> 課題の指示
a: 本文のうち、「そんな中このインタビューに心惹かれました。」から「適役ではない」と語っている。」までをそのまま書き写してください。
b: 本文によると、真鍋さんが科学技術庁の地球温暖化予測研究領域長のポストを辞任したのは何年ですか。

> 本文
"""
少しコロナ以外の記事を書きます。ノーベル賞を受賞した プリンストン大学上級研究員の真鍋淑郎さん(90)先生の話です。地球温暖化研究の第一人者だそうです。

そんな中このインタビューに心惹かれました。

>(Q.なぜ日本からアメリカ国籍に変えた?)興味深い質問です。日本人は、いつも互いに迷惑をかけまいと気をつかいます。とても協調的な関係を結ぼうとします。日本人が互いにうまくやっていける大きな理由が、そこにあります。アメリカで、私は好きなことができる。周囲がどう感じているかは気にしない。人を傷つけたいとは思わないが、他人の考えを観察したりもしない。アメリカでの暮らしは素晴らしい。私のような研究者は、やりたいように研究ができる。上司は私の好きにさせてくれた。コンピューターは使いたい放題、何をしてもよかった。日本に帰らない理由の一つは、そこにあります。私は協調しながら生きることができない

奥様に家庭のこと、車の運転など全てを任せて、自分は研究だけに没頭した。今ならフェミニストたちが大騒ぎしそうな話ですが、奥様がチームワークといっていることにそうだよなと感じます。そう努力する天才を周りが効率よくうまく使えばノーベル賞クラスの研究が生まれるのです。

そして日本の研究サポートにおいてやはり色々問題があるようです。この記事に書かれているこの文

>1931年に生まれた真鍋さんは東大大学院を修了後、58年、米国に渡った。97年にはいったん日本に帰国し、科学技術庁(当時)の地球温暖化予測研究領域長のポストに就いたが、2001年に辞任した。
 当時の記事を読むと、日本の縦割り行政を批判し、「長く米国にいた私は適役ではない」と語っている。

優秀な学者は優秀な官僚組織の長ではないということでしょうか。このような人をうまく使えない日本の官僚組織の問題点です。もしうまく使えていたら今頃温暖化政策において日本が世界の最先端を走っていたのではと残念です。
研究支援のお金の面で言えばこのような分析もあります。

>明らかに財務省が「選択と集中」政策を行った結果です。どういうことかと言うと、例えば事業で考えるとわかります。「絶対に儲かるビジネスをやる人にだけお金を配りましょう」と言っても、うまく行くわけがないではないですか。やっている時点でわからないのだから。

本当日本国の研究をどのように考えるかを考えて欲しいんですよね。失敗してもそれを認めない役所になんとかして欲しいんですが、今回のコロナ含めて失敗認めたら死ぬと思ってしまう職業ですからね。

そして日本人の偉業とか言っているけど、大学院卒業後日本に仕事がなく、ほとんどアメリカで研究したアメリカ国籍の日本生まれの90歳のかたの業績を日本国のおかげというのはおかしいでしょう。
"""
> 提供データ
"""
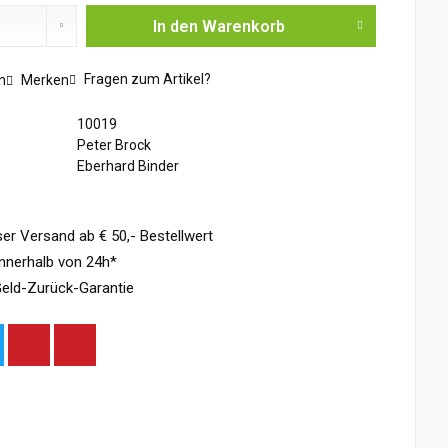
In den
Warenkorb
Fragen zum Artikel?
n
Merken
10019
Peter Brock
Eberhard Binder
er Versand ab € 50,- Bestellwert
nnerhalb von 24h*
eld-Zurück-Garantie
"""
> 各課題の解答
a:
そんな中このインタビューに心惹かれました。

>(Q.なぜ日本からアメリカ国籍に変えた?)興味深い質問です。日本人は、いつも互いに迷惑をかけまいと気をつかいます。とても協調的な関係を結ぼうとします。日本人が互いにうまくやっていける大きな理由が、そこにあります。アメリカで、私は好きなことができる。周囲がどう感じているかは気にしない。人を傷つけたいとは思わないが、他人の考えを観察したりもしない。アメリカでの暮らしは素晴らしい。私のような研究者は、やりたいように研究ができる。上司は私の好きにさせてくれた。コンピューターは使いたい放題、何をしてもよかった。日本に帰らない理由の一つは、そこにあります。私は協調しながら生きることができない

奥様に家庭のこと、車の運転など全てを任せて、自分は研究だけに没頭した。今ならフェミニストたちが大騒ぎしそうな話ですが、奥様がチームワークといっていることにそうだよなと感じます。そう努力する天才を周りが効率よくうまく使えばノーベル賞クラスの研究が生まれるのです。

そして日本の研究サポートにおいてやはり色々問題があるようです。この記事に書かれているこの文

>1931年に生まれた真鍋さんは東大大学院を修了後、58年、米国に渡った。97年にはいったん日本に帰国し、科学技術庁(当時)の地球温暖化予測研究領域長のポストに就いたが、2001年に辞任した。
 当時の記事を読むと、日本の縦割り行政を批判し、「長く米国にいた私は適役ではない」と語っている。

b: 2001年